Just what does the process look like? Seeley heads out with his bee box, along with some sweet bait, a sighting compass and a little paint. Once he finds some foraging honeybees, he traps them, one at a time, inside his bee box. The small, wooden box (shown below) has a hinged door on one side and a clear window on the other. It also features two chambers divided by a sliding panel.

bee hunting box

Next, he sets up a small table and fills a square of honeycomb with nectar. He introduces his temporary captives to this food source and eventually releases them. Seeley uses color and anise scent to make his impromptu nectar station extra conspicuous for area bees. In time, his original captives return for more nectar. Seeley gently dots a few of these returning bees with different paint colors.

bee hunting nectar honeycomb

“If you’ve paint marked them, then they become individuals,” he says. “You really get to see the variety of, you might say, ‘personalities’ among individual worker bees.”

bee hunting table bait box bees

As the bees depart to unload their collected nectar, Seeley uses his sighting compass to record their vanishing bearings. He also times how long it takes individuals to make their round trips. Taken together, these details—coupled with years of practice—lead Seeley to the wild hive.

bee hunting wild hive tree

Bee Hunting Benefits

“One of the pleasures of [bee hunting] is that it takes you to some beautiful places you might not otherwise go, because you go wherever the bees are going,” Seeley says.

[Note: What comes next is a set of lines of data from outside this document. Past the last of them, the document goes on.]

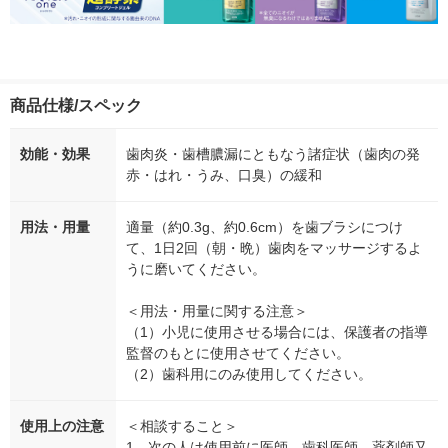
商品仕様/スペック
効能・効果
歯肉炎・歯槽膿漏にともなう諸症状（歯肉の発
赤・はれ・うみ、口臭）の緩和
用法・用量
適量（約0.3g、約0.6cm）を歯ブラシにつけ
て、1日2回（朝・晩）歯肉をマッサージするよ
うに磨いてください。
＜用法・用量に関する注意＞
（1）小児に使用させる場合には、保護者の指導
監督のもとに使用させてください。
（2）歯科用にのみ使用してください。
使用上の注意
＜相談すること＞
1．次の人は使用前に医師、歯科医師、薬剤師又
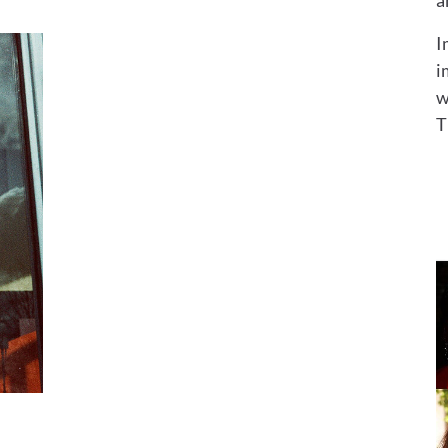
a
I
i
w
T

It’s also relaxing, he adds: “You have to focus your attention on what you’re doing as a hunter. You kind of tune out a lot of that other stuff in your life for a while.”

Understanding how honeybees live when they aren’t under human control is valuable, too. Seeley has spent much of his career studying these differences.

Wild vs. ‘Kept’ Bees

Like many present-day bee hunters, Seeley is also a beekeeper. “The colonies we manage for honey production and pollination are much bigger than in the wild,” he says.

What’s more, while beekeepers try to limit swarming and drone-rearing, wild honeybees swarm frequently. They also produce many drones, presumably to widen the gene pool. Exhibiting special genetic traits, wild honeybees more deftly manage parasites than their artificially hived counterparts. For instance, Seeley says, “Bees in the wild are very good at biting the legs off of varroa mites.”

Often situated high and deep within large trees, wild nests also are better protected from winter and honey robbers on four (as well as two) legs. But on the ground? “We [beekeepers] are interfering with the lives of the bees,” Seeley says. “I’m not saying we should copy the way bees live in the wild, but it’s good to be aware of how we’re pushing bees outside of their normal lifestyle.”

Seeley concludes, “In bee hunting, you’re not disturbing the bees. You’re actually giving them some nice food, and they’re as happy as clams at high tide to come back and get more food from you.”